In an uncomfortable push me/pull you, China’s banks are lending large amounts of cash to boost the near-term economic outlook, even as they increase the nations’ swelling pile of debt.

New yuan loans rebounded to 985.5 billion yuan ($150 billion) in May, the People’s Bank of China said, topping the median for 750 billion yuan in a Bloomberg survey and surpassing all 35 economists estimates.

Aggregate financing was 659.9 billion yuan last month, missing all but one of 28 forecasts and far short of the median for 1 trillion yuan.

The central bank’s dilemma is that it needs to keep credit flowing so economic growth isn’t derailed, but at the cost rising debt risks.

“The jump in new yuan loans shows the PBOC’s determination to support growth, and the shrinking shadow financing, seen in aggregate financing data, shows its awareness of the risks,” Zhu Qibing, a Beijing-based analyst at China Minzu Securities told Bloomberg. “The PBOC has too many targets, so it inevitably swings back and forth in policies.”

China’s debt load has swelled to about two and a half times gross domestic product, according to Bloomberg Intelligence estimates.

M2 money supply increased 11.8%, down from 12.8% a month earlier. The government is aiming for 13% M2 growth this year.

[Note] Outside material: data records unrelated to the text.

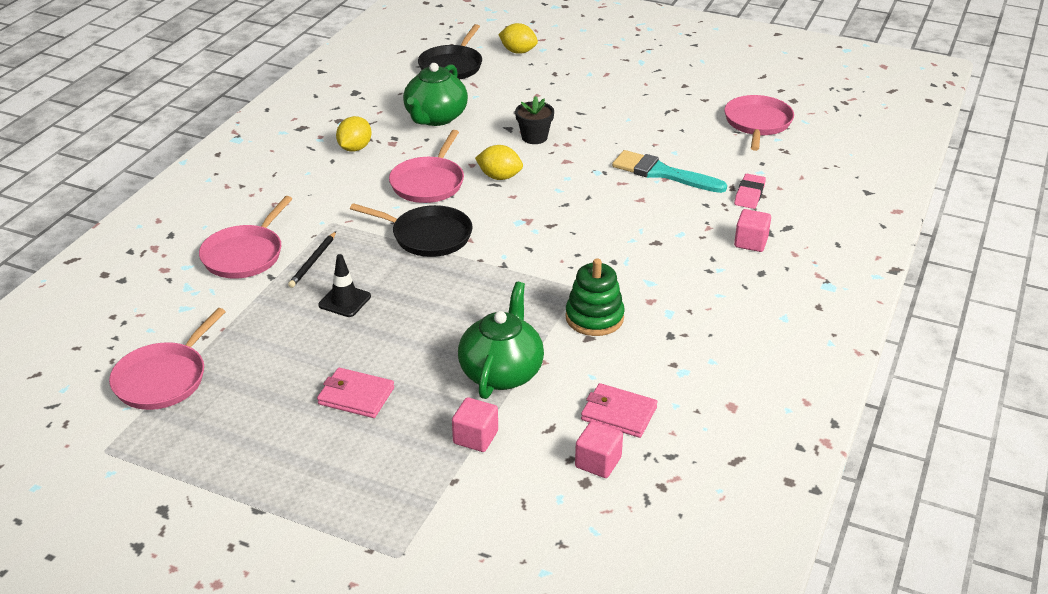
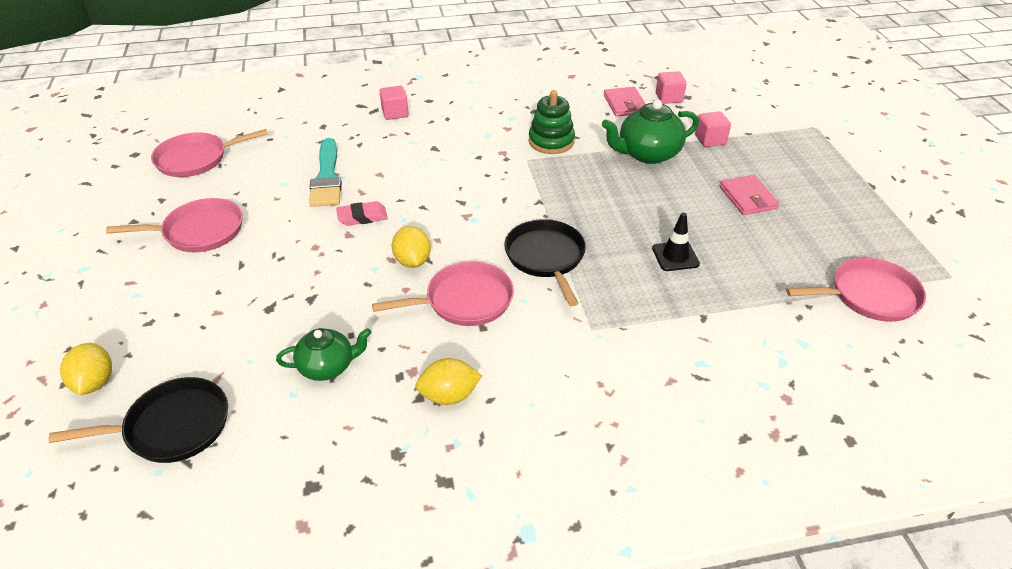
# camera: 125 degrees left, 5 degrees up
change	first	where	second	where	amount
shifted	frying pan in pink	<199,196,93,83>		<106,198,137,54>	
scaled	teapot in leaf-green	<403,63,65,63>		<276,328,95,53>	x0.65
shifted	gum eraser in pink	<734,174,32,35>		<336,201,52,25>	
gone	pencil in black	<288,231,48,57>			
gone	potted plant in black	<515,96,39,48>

The combination of stronger-than-expected bank lending and weaker aggregate financing suggests there was a substantial reduction in alternative financing activities, Raymond Yeung, a senior economist with Australia & New Zealand Banking Group in Hong Kong told Bloomberg. “The higher-than-expected loans for May will reinforce our view that the PBOC will prefer not to stimulate massive loan growth,” he said. “The monetary policy stance will still be moderately accommodative.”